» Task
Copy out every record below, word for word.

[Saved entries]

- - - -

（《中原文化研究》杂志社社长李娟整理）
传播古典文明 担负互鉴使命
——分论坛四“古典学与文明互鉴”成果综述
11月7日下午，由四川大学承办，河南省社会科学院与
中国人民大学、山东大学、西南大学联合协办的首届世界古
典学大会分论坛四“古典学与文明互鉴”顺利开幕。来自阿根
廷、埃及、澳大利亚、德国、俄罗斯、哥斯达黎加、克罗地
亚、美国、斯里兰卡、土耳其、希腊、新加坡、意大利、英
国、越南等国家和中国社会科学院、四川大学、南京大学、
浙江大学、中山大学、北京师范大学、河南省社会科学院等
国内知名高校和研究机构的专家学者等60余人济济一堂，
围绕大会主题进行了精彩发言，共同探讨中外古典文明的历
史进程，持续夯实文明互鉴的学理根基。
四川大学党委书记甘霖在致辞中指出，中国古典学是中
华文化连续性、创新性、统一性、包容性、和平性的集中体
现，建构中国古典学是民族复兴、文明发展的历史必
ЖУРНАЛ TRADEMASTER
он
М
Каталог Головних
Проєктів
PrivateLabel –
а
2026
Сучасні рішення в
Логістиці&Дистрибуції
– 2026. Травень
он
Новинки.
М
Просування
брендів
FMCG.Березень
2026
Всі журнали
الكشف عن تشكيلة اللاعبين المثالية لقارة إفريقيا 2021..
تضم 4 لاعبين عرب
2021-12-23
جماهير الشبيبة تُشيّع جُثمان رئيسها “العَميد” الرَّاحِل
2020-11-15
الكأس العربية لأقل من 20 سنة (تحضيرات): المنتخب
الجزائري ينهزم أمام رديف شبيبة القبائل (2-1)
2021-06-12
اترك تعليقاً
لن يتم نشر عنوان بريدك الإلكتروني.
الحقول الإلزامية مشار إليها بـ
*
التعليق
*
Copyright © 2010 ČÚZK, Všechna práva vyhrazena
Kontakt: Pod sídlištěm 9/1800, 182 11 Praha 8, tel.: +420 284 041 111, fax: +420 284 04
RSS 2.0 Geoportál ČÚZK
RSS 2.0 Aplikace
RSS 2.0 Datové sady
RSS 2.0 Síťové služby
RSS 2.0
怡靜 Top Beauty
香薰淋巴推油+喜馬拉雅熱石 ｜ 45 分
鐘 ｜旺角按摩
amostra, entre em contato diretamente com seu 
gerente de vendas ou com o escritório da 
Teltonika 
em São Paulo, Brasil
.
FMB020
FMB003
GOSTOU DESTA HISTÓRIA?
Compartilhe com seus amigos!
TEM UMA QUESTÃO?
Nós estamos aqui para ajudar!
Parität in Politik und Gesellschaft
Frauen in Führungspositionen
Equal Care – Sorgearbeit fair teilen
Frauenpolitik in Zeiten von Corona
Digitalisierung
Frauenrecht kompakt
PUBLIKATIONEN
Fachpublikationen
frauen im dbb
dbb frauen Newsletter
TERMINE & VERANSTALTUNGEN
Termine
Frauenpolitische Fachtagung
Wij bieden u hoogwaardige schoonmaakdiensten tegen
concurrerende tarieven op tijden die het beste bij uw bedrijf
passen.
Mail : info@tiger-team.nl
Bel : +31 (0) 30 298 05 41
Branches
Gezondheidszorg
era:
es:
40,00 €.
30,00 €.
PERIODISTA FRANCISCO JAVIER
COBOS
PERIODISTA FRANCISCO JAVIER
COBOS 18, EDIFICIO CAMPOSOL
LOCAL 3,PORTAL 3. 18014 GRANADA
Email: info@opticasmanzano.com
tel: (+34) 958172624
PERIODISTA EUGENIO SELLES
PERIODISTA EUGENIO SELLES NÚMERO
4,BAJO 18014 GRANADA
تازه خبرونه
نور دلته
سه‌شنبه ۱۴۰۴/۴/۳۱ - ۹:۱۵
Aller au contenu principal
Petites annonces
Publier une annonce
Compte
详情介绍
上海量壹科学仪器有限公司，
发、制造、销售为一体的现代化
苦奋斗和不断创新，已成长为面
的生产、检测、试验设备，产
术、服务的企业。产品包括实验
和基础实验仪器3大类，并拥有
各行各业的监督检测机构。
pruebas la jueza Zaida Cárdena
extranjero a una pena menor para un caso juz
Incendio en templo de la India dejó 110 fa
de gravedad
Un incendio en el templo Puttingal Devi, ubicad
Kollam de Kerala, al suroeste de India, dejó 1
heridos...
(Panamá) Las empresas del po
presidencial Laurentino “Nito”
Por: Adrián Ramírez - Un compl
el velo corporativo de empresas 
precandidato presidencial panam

- - - -

» Response to this exercise
（《中原文化研究》杂志社社长李娟整理）
传播古典文明 担负互鉴使命
——分论坛四“古典学与文明互鉴”成果综述
11月7日下午，由四川大学承办，河南省社会科学院与
中国人民大学、山东大学、西南大学联合协办的首届世界古
典学大会分论坛四“古典学与文明互鉴”顺利开幕。来自阿根
廷、埃及、澳大利亚、德国、俄罗斯、哥斯达黎加、克罗地
亚、美国、斯里兰卡、土耳其、希腊、新加坡、意大利、英
国、越南等国家和中国社会科学院、四川大学、南京大学、
浙江大学、中山大学、北京师范大学、河南省社会科学院等
国内知名高校和研究机构的专家学者等60余人济济一堂，
围绕大会主题进行了精彩发言，共同探讨中外古典文明的历
史进程，持续夯实文明互鉴的学理根基。
四川大学党委书记甘霖在致辞中指出，中国古典学是中
华文化连续性、创新性、统一性、包容性、和平性的集中体
现，建构中国古典学是民族复兴、文明发展的历史必
ЖУРНАЛ TRADEMASTER
он
М
Каталог Головних
Проєктів
PrivateLabel –
а
2026
Сучасні рішення в
Логістиці&Дистрибуції
– 2026. Травень
он
Новинки.
М
Просування
брендів
FMCG.Березень
2026
Всі журнали
الكشف عن تشكيلة اللاعبين المثالية لقارة إفريقيا 2021..
تضم 4 لاعبين عرب
2021-12-23
جماهير الشبيبة تُشيّع جُثمان رئيسها “العَميد” الرَّاحِل
2020-11-15
الكأس العربية لأقل من 20 سنة (تحضيرات): المنتخب
الجزائري ينهزم أمام رديف شبيبة القبائل (2-1)
2021-06-12
اترك تعليقاً
لن يتم نشر عنوان بريدك الإلكتروني.
الحقول الإلزامية مشار إليها بـ
*
التعليق
*
Copyright © 2010 ČÚZK, Všechna práva vyhrazena
Kontakt: Pod sídlištěm 9/1800, 182 11 Praha 8, tel.: +420 284 041 111, fax: +420 284 04
RSS 2.0 Geoportál ČÚZK
RSS 2.0 Aplikace
RSS 2.0 Datové sady
RSS 2.0 Síťové služby
RSS 2.0
怡靜 Top Beauty
香薰淋巴推油+喜馬拉雅熱石 ｜ 45 分
鐘 ｜旺角按摩
amostra, entre em contato diretamente com seu 
gerente de vendas ou com o escritório da 
Teltonika 
em São Paulo, Brasil
.
FMB020
FMB003
GOSTOU DESTA HISTÓRIA?
Compartilhe com seus amigos!
TEM UMA QUESTÃO?
Nós estamos aqui para ajudar!
Parität in Politik und Gesellschaft
Frauen in Führungspositionen
Equal Care – Sorgearbeit fair teilen
Frauenpolitik in Zeiten von Corona
Digitalisierung
Frauenrecht kompakt
PUBLIKATIONEN
Fachpublikationen
frauen im dbb
dbb frauen Newsletter
TERMINE & VERANSTALTUNGEN
Termine
Frauenpolitische Fachtagung
Wij bieden u hoogwaardige schoonmaakdiensten tegen
concurrerende tarieven op tijden die het beste bij uw bedrijf
passen.
Mail : info@tiger-team.nl
Bel : +31 (0) 30 298 05 41
Branches
Gezondheidszorg
era:
es:
40,00 €.
30,00 €.
PERIODISTA FRANCISCO JAVIER
COBOS
PERIODISTA FRANCISCO JAVIER
COBOS 18, EDIFICIO CAMPOSOL
LOCAL 3,PORTAL 3. 18014 GRANADA
Email: info@opticasmanzano.com
tel: (+34) 958172624
PERIODISTA EUGENIO SELLES
PERIODISTA EUGENIO SELLES NÚMERO
4,BAJO 18014 GRANADA
تازه خبرونه
نور دلته
سه‌شنبه ۱۴۰۴/۴/۳۱ - ۹:۱۵
Aller au contenu principal
Petites annonces
Publier une annonce
Compte
详情介绍
上海量壹科学仪器有限公司，
发、制造、销售为一体的现代化
苦奋斗和不断创新，已成长为面
的生产、检测、试验设备，产
术、服务的企业。产品包括实验
和基础实验仪器3大类，并拥有
各行各业的监督检测机构。
pruebas la jueza Zaida Cárdena
extranjero a una pena menor para un caso juz
Incendio en templo de la India dejó 110 fa
de gravedad
Un incendio en el templo Puttingal Devi, ubicad
Kollam de Kerala, al suroeste de India, dejó 1
heridos...
(Panamá) Las empresas del po
presidencial Laurentino “Nito”
Por: Adrián Ramírez - Un compl
el velo corporativo de empresas 
precandidato presidencial panam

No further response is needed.